**What you have to do:**
Identify every line in the data below that contains the word "κόστος", and copy each of those lines in full.

*** Available data

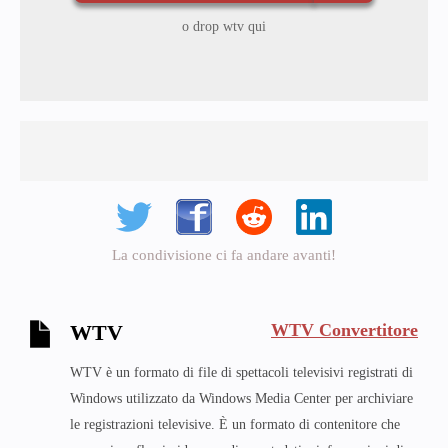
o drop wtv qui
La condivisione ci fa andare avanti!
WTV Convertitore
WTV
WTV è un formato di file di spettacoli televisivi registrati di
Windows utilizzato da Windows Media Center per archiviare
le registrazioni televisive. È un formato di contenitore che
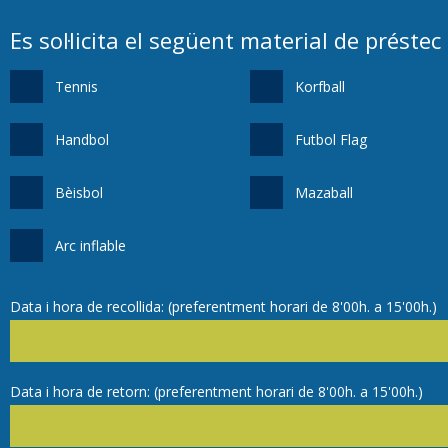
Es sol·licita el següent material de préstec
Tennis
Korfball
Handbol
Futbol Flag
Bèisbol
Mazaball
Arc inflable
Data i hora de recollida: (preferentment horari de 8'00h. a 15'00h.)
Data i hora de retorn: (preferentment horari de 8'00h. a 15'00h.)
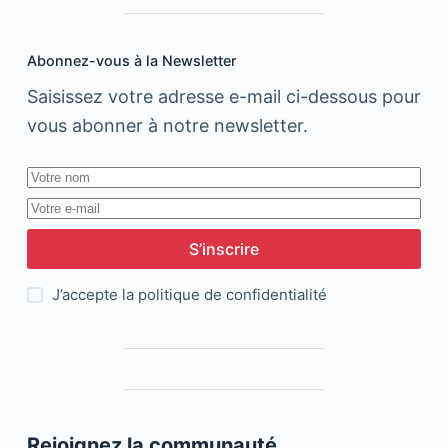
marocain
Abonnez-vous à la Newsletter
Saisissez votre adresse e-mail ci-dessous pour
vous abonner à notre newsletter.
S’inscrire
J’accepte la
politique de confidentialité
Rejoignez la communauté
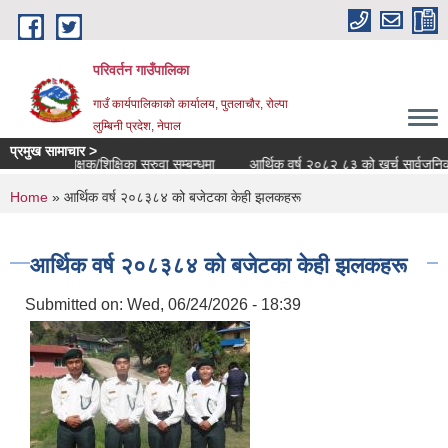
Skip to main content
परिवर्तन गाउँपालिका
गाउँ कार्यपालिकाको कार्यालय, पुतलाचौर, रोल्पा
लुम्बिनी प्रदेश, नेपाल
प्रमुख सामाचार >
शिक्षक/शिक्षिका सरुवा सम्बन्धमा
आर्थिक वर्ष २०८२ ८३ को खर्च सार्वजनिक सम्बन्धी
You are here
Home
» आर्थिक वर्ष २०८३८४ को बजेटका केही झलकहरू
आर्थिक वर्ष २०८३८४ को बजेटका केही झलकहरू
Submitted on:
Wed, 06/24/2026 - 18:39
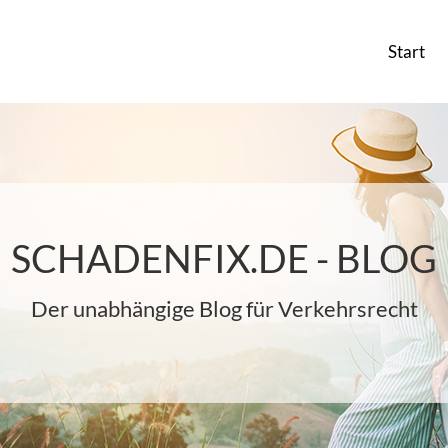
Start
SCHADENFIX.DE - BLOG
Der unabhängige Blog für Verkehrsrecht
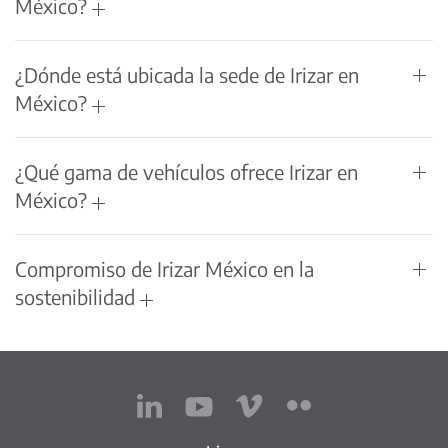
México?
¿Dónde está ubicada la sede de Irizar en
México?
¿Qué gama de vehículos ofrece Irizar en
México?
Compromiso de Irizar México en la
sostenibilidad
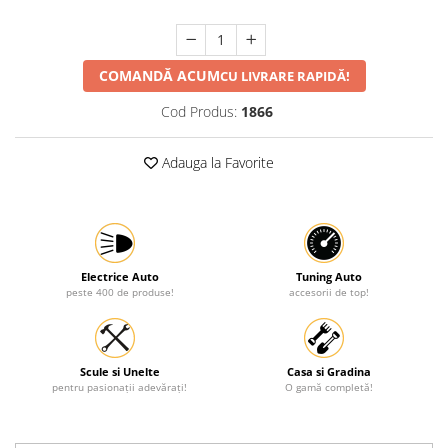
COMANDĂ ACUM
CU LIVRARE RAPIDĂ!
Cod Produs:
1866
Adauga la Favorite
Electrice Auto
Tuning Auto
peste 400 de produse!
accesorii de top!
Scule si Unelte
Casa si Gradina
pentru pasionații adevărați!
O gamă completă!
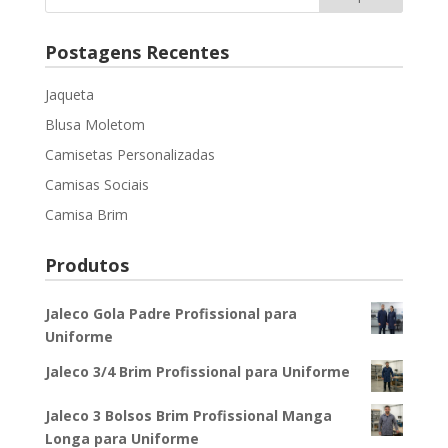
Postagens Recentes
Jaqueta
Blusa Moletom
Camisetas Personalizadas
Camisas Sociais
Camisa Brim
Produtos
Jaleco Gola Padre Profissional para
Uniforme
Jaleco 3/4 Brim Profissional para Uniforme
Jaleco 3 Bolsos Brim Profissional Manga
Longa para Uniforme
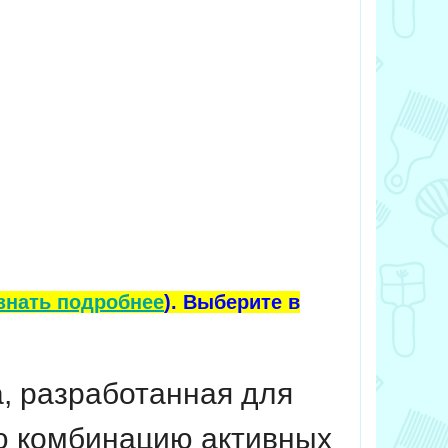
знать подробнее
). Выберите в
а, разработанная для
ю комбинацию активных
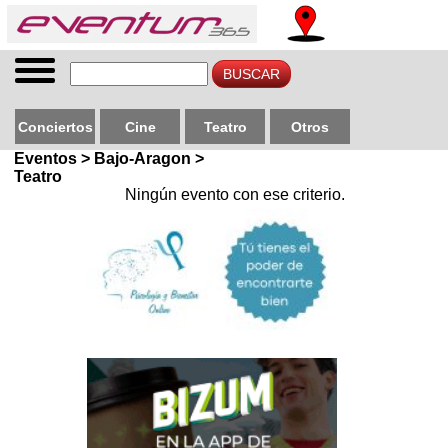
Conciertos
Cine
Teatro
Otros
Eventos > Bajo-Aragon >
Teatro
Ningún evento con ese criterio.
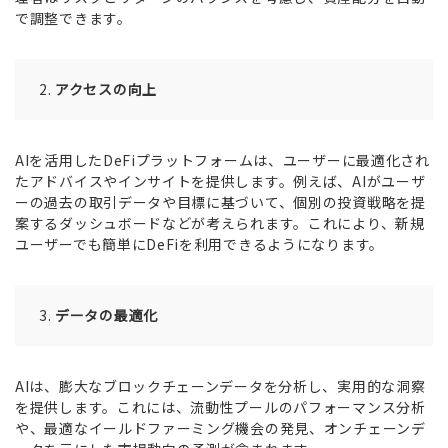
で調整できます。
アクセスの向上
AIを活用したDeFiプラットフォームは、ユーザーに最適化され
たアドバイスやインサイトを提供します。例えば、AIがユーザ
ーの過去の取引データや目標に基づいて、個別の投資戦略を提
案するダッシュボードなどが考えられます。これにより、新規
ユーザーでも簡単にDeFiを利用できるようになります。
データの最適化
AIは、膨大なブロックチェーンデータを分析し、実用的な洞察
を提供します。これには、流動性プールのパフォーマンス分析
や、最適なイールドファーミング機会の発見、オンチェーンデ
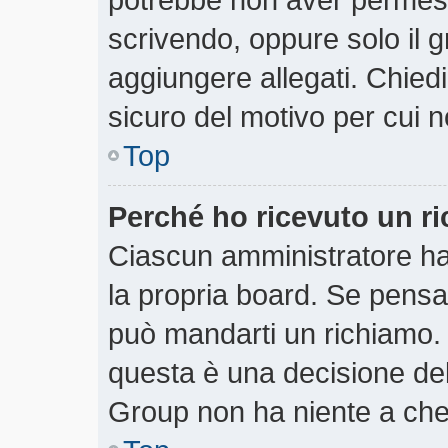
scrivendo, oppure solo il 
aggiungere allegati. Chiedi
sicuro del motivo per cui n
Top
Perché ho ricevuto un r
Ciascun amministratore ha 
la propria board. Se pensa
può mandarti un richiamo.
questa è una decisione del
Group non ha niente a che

******
*** Available data

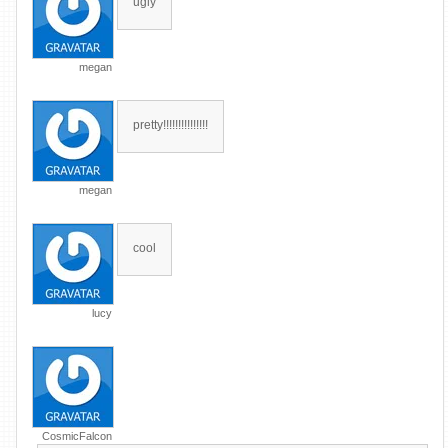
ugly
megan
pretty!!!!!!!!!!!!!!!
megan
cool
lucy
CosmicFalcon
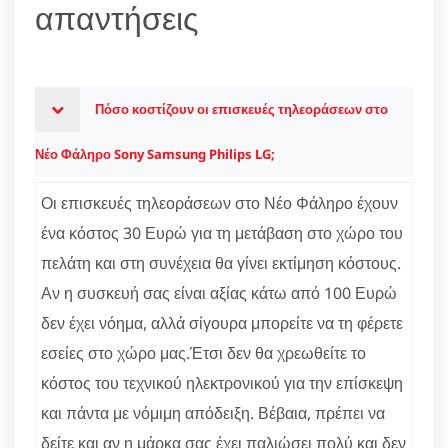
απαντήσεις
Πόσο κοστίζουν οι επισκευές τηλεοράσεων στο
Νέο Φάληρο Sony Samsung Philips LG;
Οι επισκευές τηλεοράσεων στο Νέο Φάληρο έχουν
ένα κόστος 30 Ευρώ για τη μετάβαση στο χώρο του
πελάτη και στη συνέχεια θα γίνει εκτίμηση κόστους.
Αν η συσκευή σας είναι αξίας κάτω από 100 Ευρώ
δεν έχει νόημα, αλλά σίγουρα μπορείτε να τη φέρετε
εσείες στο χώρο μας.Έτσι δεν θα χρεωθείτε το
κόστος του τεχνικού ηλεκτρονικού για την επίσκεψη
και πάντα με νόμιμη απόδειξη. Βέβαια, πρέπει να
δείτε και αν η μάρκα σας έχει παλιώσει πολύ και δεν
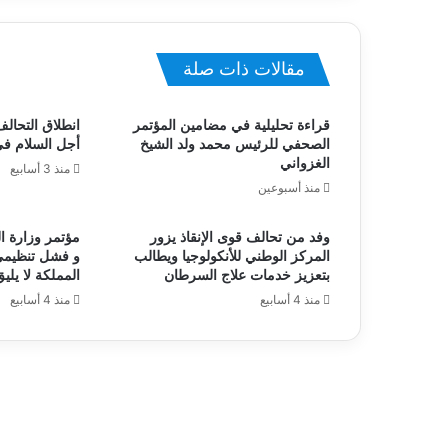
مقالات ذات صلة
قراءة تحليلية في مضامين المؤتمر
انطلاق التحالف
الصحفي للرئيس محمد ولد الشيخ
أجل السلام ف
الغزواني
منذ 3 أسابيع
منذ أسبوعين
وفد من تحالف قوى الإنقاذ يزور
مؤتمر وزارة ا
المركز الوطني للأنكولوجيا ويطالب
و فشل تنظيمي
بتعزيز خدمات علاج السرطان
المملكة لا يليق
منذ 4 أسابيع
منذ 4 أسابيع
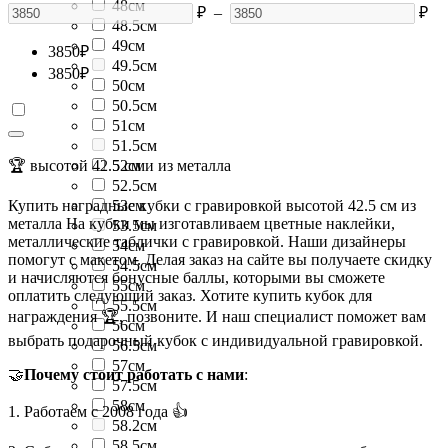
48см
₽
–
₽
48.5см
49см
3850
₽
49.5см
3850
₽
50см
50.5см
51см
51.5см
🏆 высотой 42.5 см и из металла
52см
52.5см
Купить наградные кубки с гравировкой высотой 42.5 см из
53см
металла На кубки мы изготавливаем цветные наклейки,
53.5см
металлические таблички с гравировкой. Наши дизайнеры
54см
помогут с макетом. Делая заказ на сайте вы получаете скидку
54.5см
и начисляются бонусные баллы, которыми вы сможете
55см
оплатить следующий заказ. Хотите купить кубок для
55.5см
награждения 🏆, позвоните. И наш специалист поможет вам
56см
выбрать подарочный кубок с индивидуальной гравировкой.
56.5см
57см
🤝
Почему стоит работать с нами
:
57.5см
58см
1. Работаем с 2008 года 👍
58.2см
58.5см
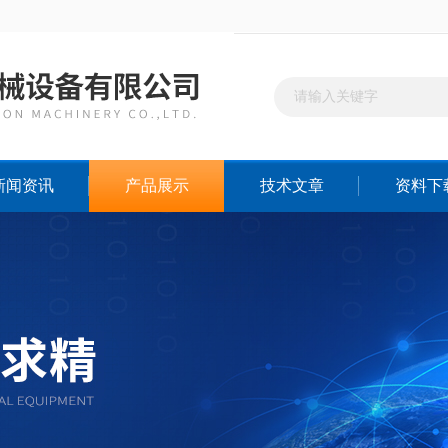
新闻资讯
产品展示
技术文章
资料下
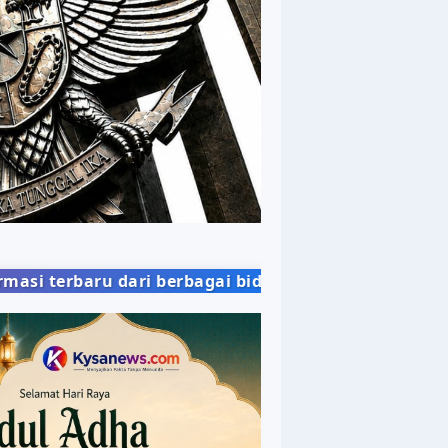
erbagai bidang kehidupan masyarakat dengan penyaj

******
*** Available data

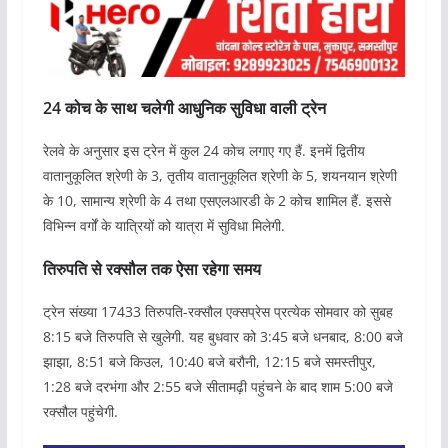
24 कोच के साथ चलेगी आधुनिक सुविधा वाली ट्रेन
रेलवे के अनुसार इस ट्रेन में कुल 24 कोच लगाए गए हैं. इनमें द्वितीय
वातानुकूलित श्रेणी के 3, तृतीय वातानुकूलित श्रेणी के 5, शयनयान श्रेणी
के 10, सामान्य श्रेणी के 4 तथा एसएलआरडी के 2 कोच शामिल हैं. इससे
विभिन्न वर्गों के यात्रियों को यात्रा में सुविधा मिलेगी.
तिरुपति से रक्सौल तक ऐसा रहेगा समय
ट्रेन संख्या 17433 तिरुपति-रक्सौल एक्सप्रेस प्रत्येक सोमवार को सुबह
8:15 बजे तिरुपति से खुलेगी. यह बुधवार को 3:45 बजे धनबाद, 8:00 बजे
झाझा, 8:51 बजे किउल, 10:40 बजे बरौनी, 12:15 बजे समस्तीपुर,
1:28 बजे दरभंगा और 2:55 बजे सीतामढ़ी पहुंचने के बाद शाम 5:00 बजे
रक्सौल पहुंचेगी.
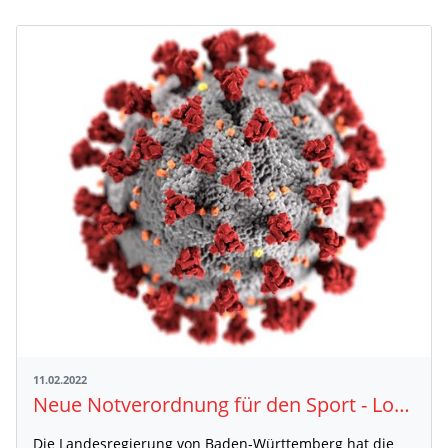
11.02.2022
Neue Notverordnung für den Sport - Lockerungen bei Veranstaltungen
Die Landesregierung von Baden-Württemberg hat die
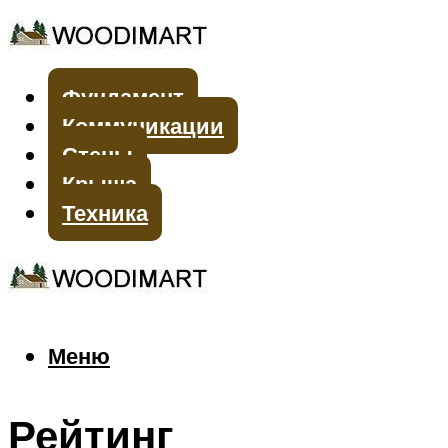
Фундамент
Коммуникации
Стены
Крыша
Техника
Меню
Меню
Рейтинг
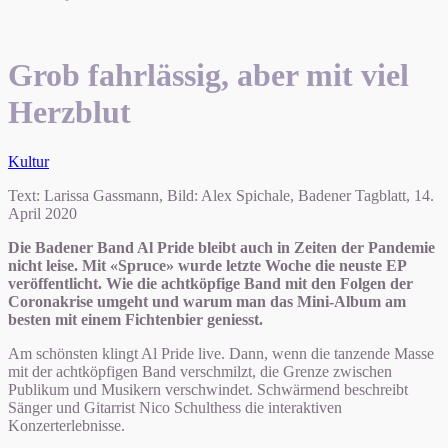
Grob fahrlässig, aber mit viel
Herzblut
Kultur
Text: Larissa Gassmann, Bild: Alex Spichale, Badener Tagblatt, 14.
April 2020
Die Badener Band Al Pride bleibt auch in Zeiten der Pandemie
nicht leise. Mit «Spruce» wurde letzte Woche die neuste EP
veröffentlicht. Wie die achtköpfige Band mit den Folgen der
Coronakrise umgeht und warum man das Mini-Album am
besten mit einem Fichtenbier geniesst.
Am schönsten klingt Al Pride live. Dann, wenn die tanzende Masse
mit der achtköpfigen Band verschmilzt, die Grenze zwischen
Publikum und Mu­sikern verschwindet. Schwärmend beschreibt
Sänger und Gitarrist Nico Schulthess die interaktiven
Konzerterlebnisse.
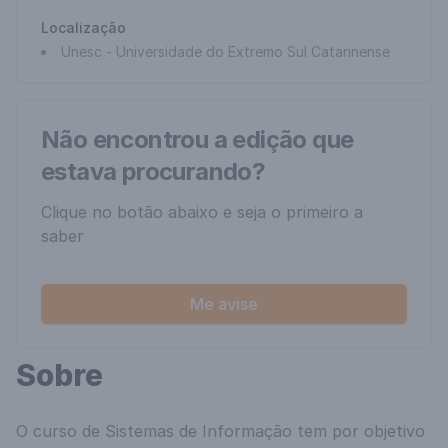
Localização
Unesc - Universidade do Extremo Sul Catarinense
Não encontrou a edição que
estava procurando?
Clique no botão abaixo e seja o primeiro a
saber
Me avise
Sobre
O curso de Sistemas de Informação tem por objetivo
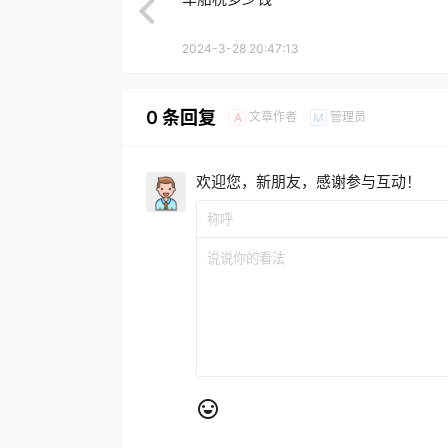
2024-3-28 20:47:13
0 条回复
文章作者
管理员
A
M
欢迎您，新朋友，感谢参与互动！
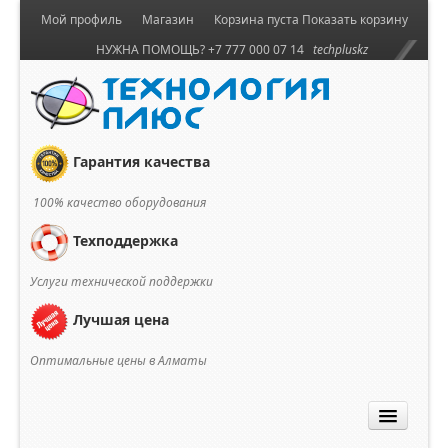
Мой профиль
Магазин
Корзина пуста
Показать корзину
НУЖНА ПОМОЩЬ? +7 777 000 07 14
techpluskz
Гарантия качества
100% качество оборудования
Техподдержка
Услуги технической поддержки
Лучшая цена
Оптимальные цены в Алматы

******

**Exercise result:**
ένα κόστος 30 Ευρώ για τη μετάβαση στο χώρο του
κόστος του τεχνικού ηλεκτρονικού για την επίσκεψη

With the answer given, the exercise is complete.